Recently the following items have been posted on the music-ir list which I found interesting but haven't had time yet to blog about.
Mark Sandler announced that the Centre for Digital Music (C4DM) has released Soundbite. It's a free playlist generation software which everyone can install on their own music collection. Given a seed song the software generates a playlist of similar songs. In addition, the software sends something like a fingerprint to C4DM's servers which they plan to use to generate recommendations. Mark writes: "and we're not saying what science we do because we'd like to see if you can guess." In terms of similarity I guess they are using Mark Levy's recent work. It's a fast and memory efficient approach and performs almost as good as some computationally much more expensive approaches. I'd love to give it a try, but unfortunately Soundbite currently only runs on Mac OS X.
Chris Cannem from the C4DM recently announced the release of Sonic Visualizer 1.0 which is a nice tool to visualize music (and has partially been developed within the legendary SIMAC project). The plugins include interesting algorithms such as: beat tracking, chromagram, constant Q spectrogram, tonal change detector, key estimation, onset detection, pitch tracking, note tracking, and tempo tracking.

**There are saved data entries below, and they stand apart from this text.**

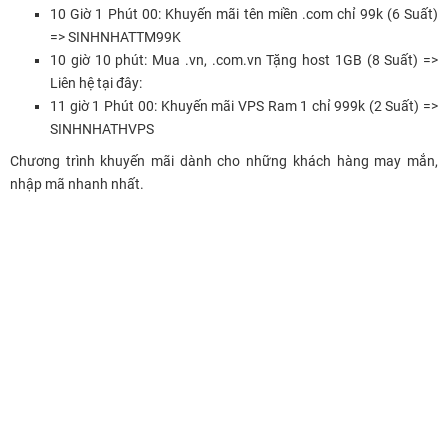
10 Giờ 1 Phút 00: Khuyến mãi tên miền .com chỉ 99k (6 Suất)
=> SINHNHATTM99K
10 giờ 10 phút: Mua .vn, .com.vn Tặng host 1GB (8 Suất) =>
Liên hệ tại đây:
11 giờ 1 Phút 00: Khuyến mãi VPS Ram 1 chỉ 999k (2 Suất) =>
SINHNHATHVPS
Chương trình khuyến mãi dành cho những khách hàng may mắn,
nhập mã nhanh nhất.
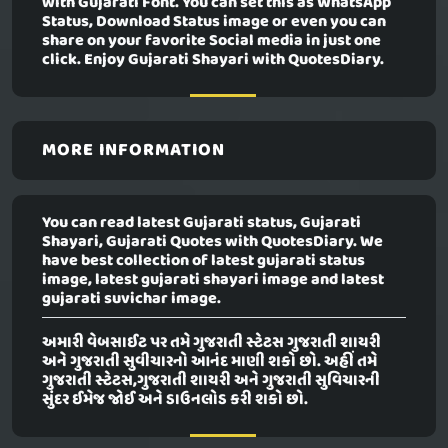
with Gujarati Font. You can set this as WhatsApp
Status, Download Status image or even you can
share on your favorite Social media in just one
click. Enjoy Gujarati Shayari with QuotesDiary.
MORE INFORMATION
You can read latest Gujarati status, Gujarati
Shayari, Gujarati Quotes with QuotesDiary. We
have best collection of latest gujarati status
image, latest gujarati shayari image and latest
gujarati suvichar image.
અમારી વેબસાઈટ પર તમે ગુજરાતી સ્ટેટસ ગુજરાતી શાયરી
અને ગુજરાતી સુવીચારનો આનંદ માણી શકો છો. અહીં તમે
ગુજરાતી સ્ટેટસ,ગુજરાતી શાયરી અને ગુજરાતી સુવિચારની
સુંદર ઈમેજ જોઈ અને ડાઉનલોડ કરી શકો છો.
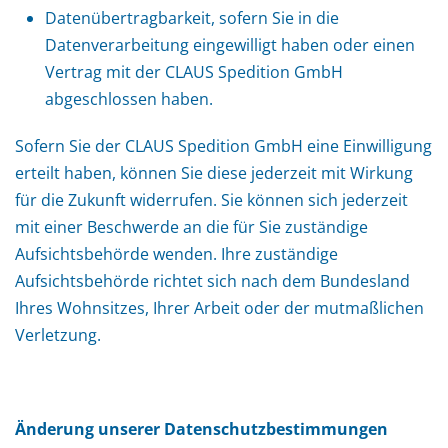
Datenübertragbarkeit, sofern Sie in die
Datenverarbeitung eingewilligt haben oder einen
Vertrag mit der CLAUS Spedition GmbH
abgeschlossen haben.
Sofern Sie der CLAUS Spedition GmbH eine Einwilligung
erteilt haben, können Sie diese jederzeit mit Wirkung
für die Zukunft widerrufen. Sie können sich jederzeit
mit einer Beschwerde an die für Sie zuständige
Aufsichtsbehörde wenden. Ihre zuständige
Aufsichtsbehörde richtet sich nach dem Bundesland
Ihres Wohnsitzes, Ihrer Arbeit oder der mutmaßlichen
Verletzung.
Änderung unserer Datenschutzbestimmungen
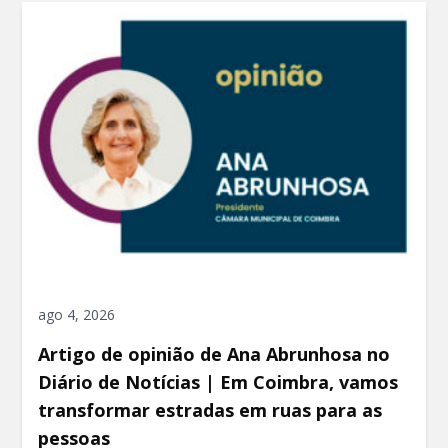
ago 4, 2026
Artigo de opinião de Ana Abrunhosa no
Diário de Notícias | Em Coimbra, vamos
transformar estradas em ruas para as
pessoas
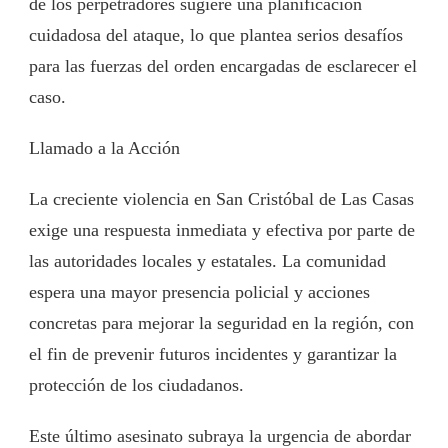
de los perpetradores sugiere una planificación
cuidadosa del ataque, lo que plantea serios desafíos
para las fuerzas del orden encargadas de esclarecer el
caso.
Llamado a la Acción
La creciente violencia en San Cristóbal de Las Casas
exige una respuesta inmediata y efectiva por parte de
las autoridades locales y estatales. La comunidad
espera una mayor presencia policial y acciones
concretas para mejorar la seguridad en la región, con
el fin de prevenir futuros incidentes y garantizar la
protección de los ciudadanos.
Este último asesinato subraya la urgencia de abordar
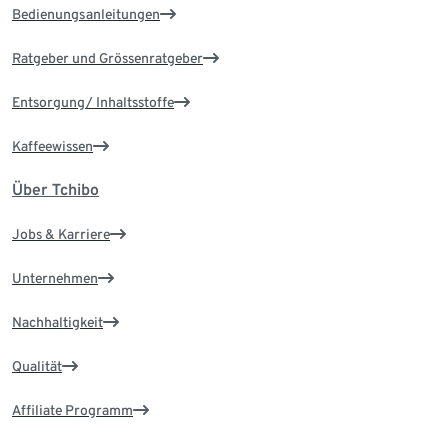
Bedienungsanleitungen
Ratgeber und Grössenratgeber
Entsorgung/ Inhaltsstoffe
Kaffeewissen
Über Tchibo
Jobs & Karriere
Unternehmen
Nachhaltigkeit
Qualität
Affiliate Programm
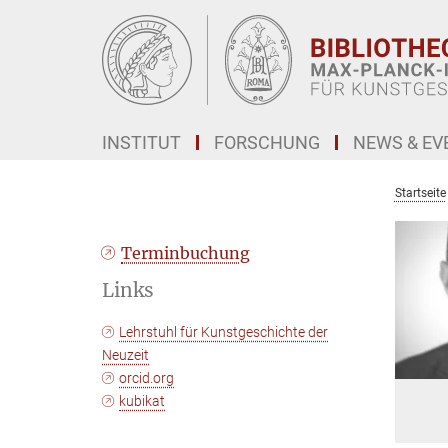
Hauptinhalt
INSTITUT
FORSCHUNG
NEWS & EV
Startseite
Terminbuchung
Links
Lehrstuhl für Kunstgeschichte der
Neuzeit
orcid.org
kubikat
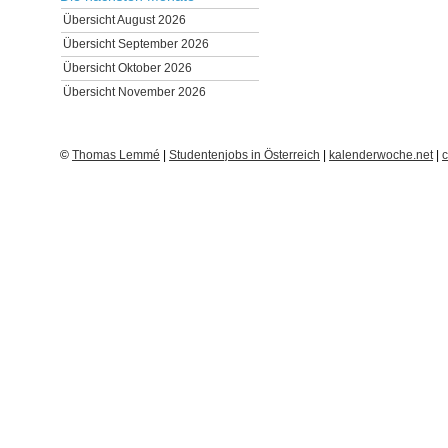
Übersicht August 2026
Übersicht September 2026
Übersicht Oktober 2026
Übersicht November 2026
©
Thomas Lemmé
|
Studentenjobs in Österreich
|
kalenderwoche.net
|
c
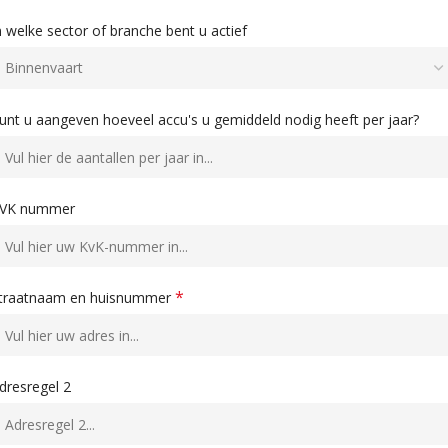
n welke sector of branche bent u actief
unt u aangeven hoeveel accu's u gemiddeld nodig heeft per jaar?
VK nummer
*
traatnaam en huisnummer
dresregel 2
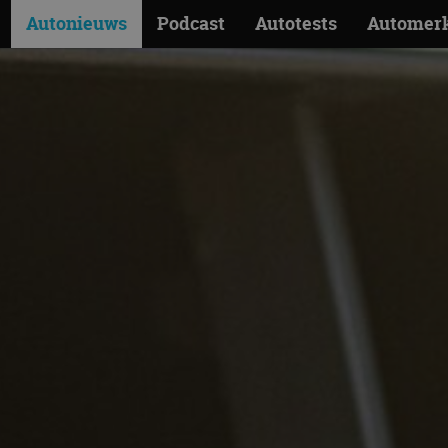
Autonieuws
Podcast
Autotests
Automer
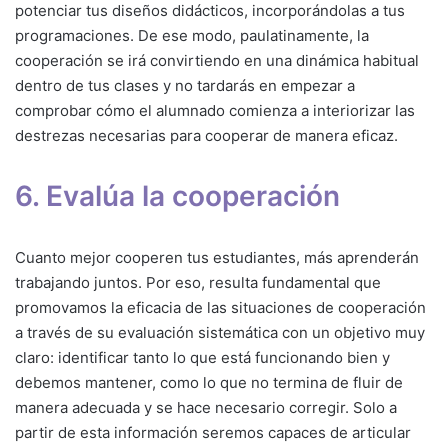
potenciar tus diseños didácticos, incorporándolas a tus
programaciones. De ese modo, paulatinamente, la
cooperación se irá convirtiendo en una dinámica habitual
dentro de tus clases y no tardarás en empezar a
comprobar cómo el alumnado comienza a interiorizar las
destrezas necesarias para cooperar de manera eficaz.
6. Evalúa la cooperación
Cuanto mejor cooperen tus estudiantes, más aprenderán
trabajando juntos. Por eso, resulta fundamental que
promovamos la eficacia de las situaciones de cooperación
a través de su evaluación sistemática con un objetivo muy
claro: identificar tanto lo que está funcionando bien y
debemos mantener, como lo que no termina de fluir de
manera adecuada y se hace necesario corregir. Solo a
partir de esta información seremos capaces de articular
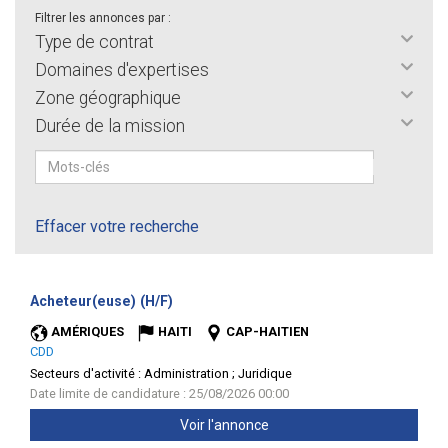
Filtrer les annonces par :
Type de contrat
Domaines d'expertises
Zone géographique
Durée de la mission
Effacer votre recherche
(Nouvelle
Acheteur(euse) (H/F)
fenêtre)
AMÉRIQUES
HAITI
CAP-HAITIEN
CDD
Secteurs d'activité :
Administration ; Juridique
Date limite de candidature : 25/08/2026 00:00
Voir l'annonce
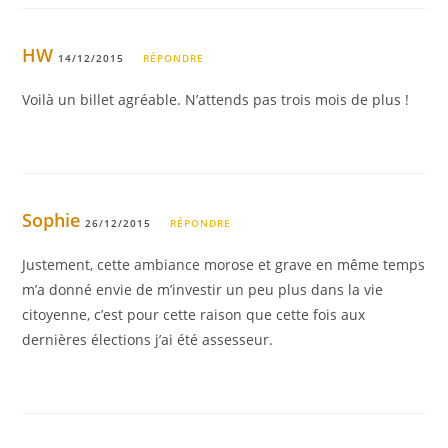
HW
14/12/2015
RÉPONDRE
Voilà un billet agréable. N’attends pas trois mois de plus !
Sophie
26/12/2015
RÉPONDRE
Justement, cette ambiance morose et grave en même temps
m’a donné envie de m’investir un peu plus dans la vie
citoyenne, c’est pour cette raison que cette fois aux
dernières élections j’ai été assesseur.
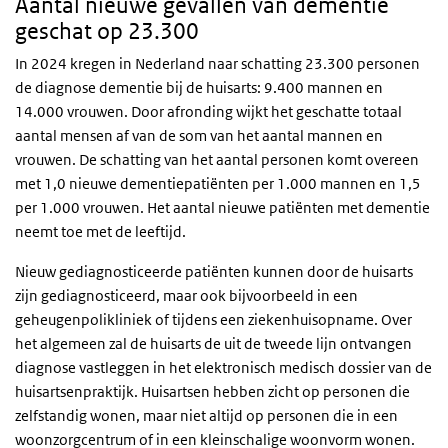
Aantal nieuwe gevallen van dementie
geschat op 23.300
In 2024 kregen in Nederland naar schatting 23.300 personen
de diagnose dementie bij de huisarts: 9.400 mannen en
14.000 vrouwen.
Door afronding wijkt het geschatte totaal
aantal mensen af van de som van het aantal mannen en
vrouwen.
De schatting van het aantal personen komt overeen
met 1,0 nieuwe dementiepatiënten per 1.000 mannen en 1,5
per 1.000 vrouwen. Het aantal nieuwe patiënten met dementie
neemt toe met de leeftijd.
Nieuw gediagnosticeerde patiënten kunnen door de huisarts
zijn gediagnosticeerd, maar ook bijvoorbeeld in een
geheugenpolikliniek of tijdens een ziekenhuisopname. Over
het algemeen zal de huisarts de uit de tweede lijn ontvangen
diagnose vastleggen in het elektronisch medisch dossier van de
huisartsenpraktijk. Huisartsen hebben zicht op personen die
zelfstandig wonen, maar niet altijd op personen die in een
woonzorgcentrum of in een kleinschalige woonvorm wonen.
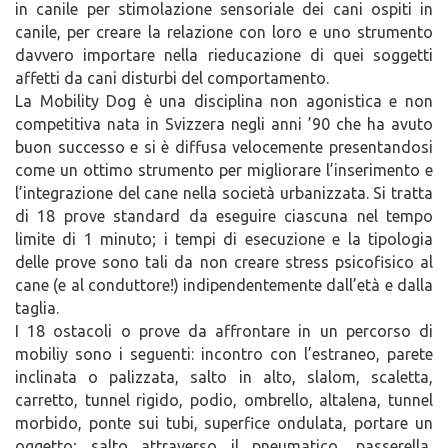
in canile per stimolazione sensoriale dei cani ospiti in
canile, per creare la relazione con loro e uno strumento
davvero importare nella rieducazione di quei soggetti
affetti da cani disturbi del comportamento.
La Mobility Dog è una disciplina non agonistica e non
competitiva nata in Svizzera negli anni ’90 che ha avuto
buon successo e si è diffusa velocemente presentandosi
come un ottimo strumento per migliorare l’inserimento e
l’integrazione del cane nella società urbanizzata. Si tratta
di 18 prove standard da eseguire ciascuna nel tempo
limite di 1 minuto; i tempi di esecuzione e la tipologia
delle prove sono tali da non creare stress psicofisico al
cane (e al conduttore!) indipendentemente dall’età e dalla
taglia.
I 18 ostacoli o prove da affrontare in un percorso di
mobiliy sono i seguenti: incontro con l’estraneo, parete
inclinata o palizzata, salto in alto, slalom, scaletta,
carretto, tunnel rigido, podio, ombrello, altalena, tunnel
morbido, ponte sui tubi, superfice ondulata, portare un
oggetto; salto attraverso il pneumatico, passerella,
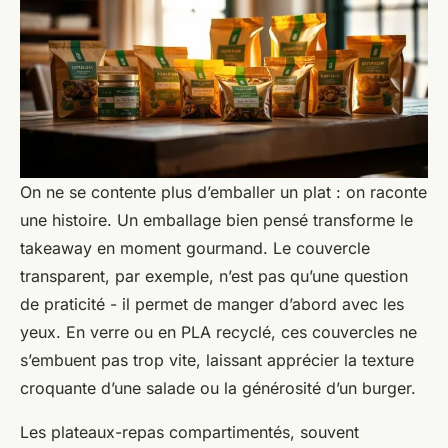
On ne se contente plus d’emballer un plat : on raconte
une histoire. Un emballage bien pensé transforme le
takeaway en moment gourmand. Le couvercle
transparent, par exemple, n’est pas qu’une question
de praticité - il permet de manger d’abord avec les
yeux. En verre ou en PLA recyclé, ces couvercles ne
s’embuent pas trop vite, laissant apprécier la texture
croquante d’une salade ou la générosité d’un burger.
Les plateaux-repas compartimentés, souvent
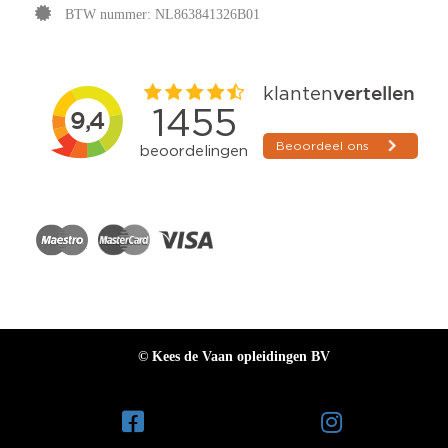
BTW nummer: NL863841326B01
© Kees de Vaan opleidingen BV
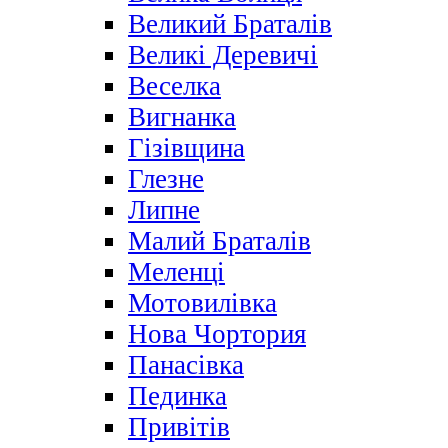
Великий Браталів
Великі Деревичі
Веселка
Вигнанка
Гізівщина
Глезне
Липне
Малий Браталів
Меленці
Мотовилівка
Нова Чортория
Панасівка
Пединка
Привітів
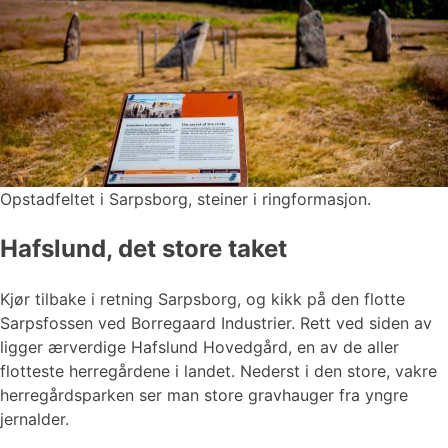
Opstadfeltet i Sarpsborg, steiner i ringformasjon.
Hafslund, det store taket
Kjør tilbake i retning Sarpsborg, og kikk på den flotte
Sarpsfossen ved Borregaard Industrier. Rett ved siden av
ligger ærverdige Hafslund Hovedgård, en av de aller
flotteste herregårdene i landet. Nederst i den store, vakre
herregårdsparken ser man store gravhauger fra yngre
jernalder.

Douglas Turnbull (also known for the MIR related and fun Listen Game) has announced that his team is making some of the data they collected available. In particular, they are offering the "CAL-500 data set of 1700 human-generated musical annotations that describe 500 popular western musical tracks". I haven't seen the data yet, but I'm sure there's lots of interesting things you could do with it.
And last, but not least: There is a new MIR related journal: the Journal of Interdisciplinary Music Studies (JIMS). And guess where it is being published? Izmir :-) And the articles even got Turkish abstracts!